Instrucciones -
a - Reescribe en forma de lista el párrafo del texto sobre la Paramedicina que empieza con "Este método no persigue" y conserva sus datos principales.
b - Contesta estas preguntas a partir del texto sobre la Paramedicina:
(i) ¿Con qué se inicia el intervalo prehospitalario?
(ii) ¿Con qué tres adjetivos se describe el razonamiento clínico predominante en este dominio?
(iii) ¿Qué paso sigue a la intervención proporcional en los ciclos del método clínico?
c - Escribe la continuación del texto sobre la Paramedicina a partir de su última línea.

━━━ Fragmento proporcionado

Artículo I. Existencia disciplinar

Se declara la existencia de la Paramedicina como disciplina científica autónoma, cuyo campo no deriva ni se subordina ontológicamente a la medicina hospitalaria, la enfermería, la atención prehospitalaria como servicio ni a ninguna otra profesión sanitaria.

La Paramedicina existe en virtud de un objeto de estudio propio, irreductible y no compartido.


Artículo II. Objeto de estudio exclusivo

El objeto de estudio de la Paramedicina es el intervalo prehospitalario, definido como la fase clínica que se inicia con el primer contacto sanitario efectivo con el paciente y concluye con la transferencia formal de la responsabilidad clínica a un nivel de atención definitiva.

Este intervalo constituye un dominio clínico autónomo, caracterizado estructuralmente por:

  1. Tiempo crítico como determinante fisiopatológico activo.

  2. Incertidumbre diagnóstica estructural.

  3. Limitación de recursos clínicos y tecnológicos.

  4. Entornos no controlados y de alta variabilidad contextual.


Artículo III. Marco epistemológico

La Paramedicina se fundamenta en una epistemología de la contingencia clínica, en la cual el conocimiento se produce, valida y aplica bajo condiciones de presión temporal, información incompleta y riesgo vital inmediato.

El razonamiento clínico predominante en este dominio es abductivo, probabilístico e iterativo, orientado a la acción proporcional y a la modificación temprana de trayectorias fisiopatológicas adversas.


Artículo IV. Método clínico propio

El método clínico de la Paramedicina se estructura en ciclos continuos de:
evaluación rápida → formulación de hipótesis operativa → intervención proporcional → reevaluación constante.

Este método no persigue la confirmación diagnóstica definitiva, sino la preservación de funciones vitales, la reducción del daño secundario y la optimización de la condición clínica del paciente durante el intervalo prehospitalario.


Artículo V. Criterios de validez científica

En la Paramedicina, la validez del conocimiento clínico se determina por:
– Capacidad de modificar precozmente la trayectoria fisiológica del paciente.

━━━━━━
━━━ Extracto de datos

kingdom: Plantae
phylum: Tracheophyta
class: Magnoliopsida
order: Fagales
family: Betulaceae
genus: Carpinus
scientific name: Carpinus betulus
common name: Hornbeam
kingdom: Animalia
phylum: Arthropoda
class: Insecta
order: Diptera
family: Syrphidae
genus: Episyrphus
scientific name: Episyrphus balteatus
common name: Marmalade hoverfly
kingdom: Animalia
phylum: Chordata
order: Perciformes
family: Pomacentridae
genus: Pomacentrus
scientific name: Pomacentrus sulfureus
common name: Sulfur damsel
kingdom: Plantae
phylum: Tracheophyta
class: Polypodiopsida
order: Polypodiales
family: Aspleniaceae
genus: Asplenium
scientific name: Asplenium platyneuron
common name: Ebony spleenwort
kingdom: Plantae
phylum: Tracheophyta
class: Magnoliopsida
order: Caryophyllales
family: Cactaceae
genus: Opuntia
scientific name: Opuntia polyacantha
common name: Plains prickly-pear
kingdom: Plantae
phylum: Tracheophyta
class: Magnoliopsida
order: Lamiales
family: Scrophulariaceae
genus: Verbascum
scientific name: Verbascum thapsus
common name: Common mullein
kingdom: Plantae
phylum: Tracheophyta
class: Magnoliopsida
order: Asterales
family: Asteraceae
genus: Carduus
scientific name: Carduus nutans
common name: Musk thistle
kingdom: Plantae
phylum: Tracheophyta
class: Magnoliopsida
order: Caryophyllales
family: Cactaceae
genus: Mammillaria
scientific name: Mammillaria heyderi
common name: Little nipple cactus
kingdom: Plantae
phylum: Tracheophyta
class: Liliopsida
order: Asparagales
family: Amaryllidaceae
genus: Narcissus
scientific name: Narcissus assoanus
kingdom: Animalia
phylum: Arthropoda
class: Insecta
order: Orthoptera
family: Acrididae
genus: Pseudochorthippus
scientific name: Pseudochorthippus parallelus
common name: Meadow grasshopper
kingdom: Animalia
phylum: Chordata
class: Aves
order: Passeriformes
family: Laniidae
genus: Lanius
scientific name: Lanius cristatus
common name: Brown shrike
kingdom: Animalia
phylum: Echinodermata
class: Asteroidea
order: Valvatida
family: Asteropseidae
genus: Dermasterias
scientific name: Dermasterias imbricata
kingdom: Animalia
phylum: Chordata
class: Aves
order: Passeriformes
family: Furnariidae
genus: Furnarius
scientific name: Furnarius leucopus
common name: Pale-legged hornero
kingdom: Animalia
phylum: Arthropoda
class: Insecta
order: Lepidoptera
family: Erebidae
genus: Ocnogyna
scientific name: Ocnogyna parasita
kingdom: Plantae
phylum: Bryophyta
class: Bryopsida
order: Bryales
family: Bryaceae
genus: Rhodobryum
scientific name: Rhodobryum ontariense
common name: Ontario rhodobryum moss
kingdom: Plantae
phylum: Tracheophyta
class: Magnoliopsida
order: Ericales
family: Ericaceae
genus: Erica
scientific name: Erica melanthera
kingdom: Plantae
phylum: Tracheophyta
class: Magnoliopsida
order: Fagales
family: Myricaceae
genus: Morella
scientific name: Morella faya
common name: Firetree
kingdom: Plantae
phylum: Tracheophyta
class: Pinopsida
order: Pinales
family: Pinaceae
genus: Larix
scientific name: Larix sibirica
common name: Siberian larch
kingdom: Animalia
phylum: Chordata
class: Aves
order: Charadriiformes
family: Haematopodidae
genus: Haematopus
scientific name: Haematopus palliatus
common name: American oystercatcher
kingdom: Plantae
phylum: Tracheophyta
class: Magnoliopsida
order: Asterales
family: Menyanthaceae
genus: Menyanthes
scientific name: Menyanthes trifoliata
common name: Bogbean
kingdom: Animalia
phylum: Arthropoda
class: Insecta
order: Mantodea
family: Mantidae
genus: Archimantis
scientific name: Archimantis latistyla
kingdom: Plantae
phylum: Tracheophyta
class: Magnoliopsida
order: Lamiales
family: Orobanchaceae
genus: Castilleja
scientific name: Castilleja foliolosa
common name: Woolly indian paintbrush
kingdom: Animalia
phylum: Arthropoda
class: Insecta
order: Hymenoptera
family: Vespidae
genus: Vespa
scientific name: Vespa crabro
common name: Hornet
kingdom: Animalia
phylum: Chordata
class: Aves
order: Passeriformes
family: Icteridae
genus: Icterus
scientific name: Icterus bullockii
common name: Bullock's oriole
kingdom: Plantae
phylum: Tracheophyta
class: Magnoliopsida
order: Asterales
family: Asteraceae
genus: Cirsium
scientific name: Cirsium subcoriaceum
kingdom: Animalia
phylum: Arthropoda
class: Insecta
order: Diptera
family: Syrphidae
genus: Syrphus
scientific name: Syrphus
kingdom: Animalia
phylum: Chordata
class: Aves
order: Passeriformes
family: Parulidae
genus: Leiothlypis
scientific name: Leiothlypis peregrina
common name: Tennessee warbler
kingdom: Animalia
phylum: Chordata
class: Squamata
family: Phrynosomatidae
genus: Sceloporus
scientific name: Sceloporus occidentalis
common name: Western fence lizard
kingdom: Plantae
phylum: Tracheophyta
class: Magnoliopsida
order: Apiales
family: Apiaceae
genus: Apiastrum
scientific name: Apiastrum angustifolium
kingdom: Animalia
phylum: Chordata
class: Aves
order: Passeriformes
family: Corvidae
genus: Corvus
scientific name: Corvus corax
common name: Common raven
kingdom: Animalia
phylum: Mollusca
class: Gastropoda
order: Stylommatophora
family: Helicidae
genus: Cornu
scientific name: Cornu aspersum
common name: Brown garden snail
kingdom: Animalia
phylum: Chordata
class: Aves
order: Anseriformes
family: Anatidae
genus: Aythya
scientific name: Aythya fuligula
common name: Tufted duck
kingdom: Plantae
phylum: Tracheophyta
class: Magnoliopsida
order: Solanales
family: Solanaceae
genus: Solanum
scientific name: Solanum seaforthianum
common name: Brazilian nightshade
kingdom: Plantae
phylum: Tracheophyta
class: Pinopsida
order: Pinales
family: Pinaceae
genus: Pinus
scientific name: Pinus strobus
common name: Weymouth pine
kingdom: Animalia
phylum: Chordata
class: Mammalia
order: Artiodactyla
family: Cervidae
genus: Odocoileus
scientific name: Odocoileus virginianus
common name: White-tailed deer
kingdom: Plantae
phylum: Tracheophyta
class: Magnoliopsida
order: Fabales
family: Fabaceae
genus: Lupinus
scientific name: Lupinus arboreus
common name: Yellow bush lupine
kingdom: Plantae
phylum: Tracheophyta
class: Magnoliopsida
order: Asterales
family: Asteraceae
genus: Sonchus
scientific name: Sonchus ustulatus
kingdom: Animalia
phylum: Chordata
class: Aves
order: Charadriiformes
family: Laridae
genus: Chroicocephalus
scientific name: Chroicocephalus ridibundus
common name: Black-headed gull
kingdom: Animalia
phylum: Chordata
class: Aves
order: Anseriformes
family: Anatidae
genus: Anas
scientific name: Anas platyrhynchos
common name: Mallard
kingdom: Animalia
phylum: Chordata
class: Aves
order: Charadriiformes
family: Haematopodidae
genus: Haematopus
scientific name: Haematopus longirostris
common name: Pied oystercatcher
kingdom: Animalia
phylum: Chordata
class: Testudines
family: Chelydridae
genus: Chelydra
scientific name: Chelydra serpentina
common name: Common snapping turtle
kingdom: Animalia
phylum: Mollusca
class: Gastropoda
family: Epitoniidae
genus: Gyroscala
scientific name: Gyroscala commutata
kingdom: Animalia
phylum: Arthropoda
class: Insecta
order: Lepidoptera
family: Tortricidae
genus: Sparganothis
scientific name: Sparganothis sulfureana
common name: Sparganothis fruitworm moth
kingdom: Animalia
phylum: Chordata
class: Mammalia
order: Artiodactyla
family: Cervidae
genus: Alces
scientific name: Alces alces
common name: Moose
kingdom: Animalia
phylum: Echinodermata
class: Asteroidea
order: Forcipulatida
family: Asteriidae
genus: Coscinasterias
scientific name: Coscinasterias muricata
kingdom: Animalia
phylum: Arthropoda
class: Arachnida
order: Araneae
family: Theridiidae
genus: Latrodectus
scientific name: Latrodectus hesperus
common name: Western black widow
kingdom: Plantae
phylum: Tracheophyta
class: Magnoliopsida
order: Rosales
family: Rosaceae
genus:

━━━━━━

Tus respuestas -
a -
- El método no busca la confirmación diagnóstica definitiva.
- Busca preservar las funciones vitales.
- Busca reducir el daño secundario.
- Busca optimizar la condición clínica del paciente durante el intervalo prehospitalario.

b -
(i) Con el primer contacto sanitario efectivo con el paciente.
(ii) Abductivo, probabilístico e iterativo.
(iii) La reevaluación constante.

c -
– Reducción demostrable de mortalidad evitable y deterioro funcional.
– Reproducibilidad protocolizada en entornos no controlados.
– Trazabilidad y auditabilidad de la decisión clínica bajo incertidumbre.

La confirmación diagnóstica posterior no constituye criterio primario de validez.


Artículo VI. Ontología del acto paramédico

El acto paramédico se define como una intervención clínica deliberada sobre sistemas biológicos abiertos en proceso de desorganización, orientada a introducir estabilidad funcional suficiente para preservar la vida durante una fase crítica.

Cada intervención constituye una perturbación controlada aplicada con responsabilidad clínica directa.


Artículo VII. Autonomía clínica

La autonomía clínica en Paramedicina es una consecuencia estructural del intervalo prehospitalario, no una concesión administrativa. Dado que la decisión clínica debe producirse en el punto de contacto inicial, la responsabilidad no puede diferirse ni delegarse a un nivel inaccesible en tiempo real.


Artículo VIII. Delimitación negativa

Se establece explícitamente que la Paramedicina:
– No es una subespecialidad de la medicina.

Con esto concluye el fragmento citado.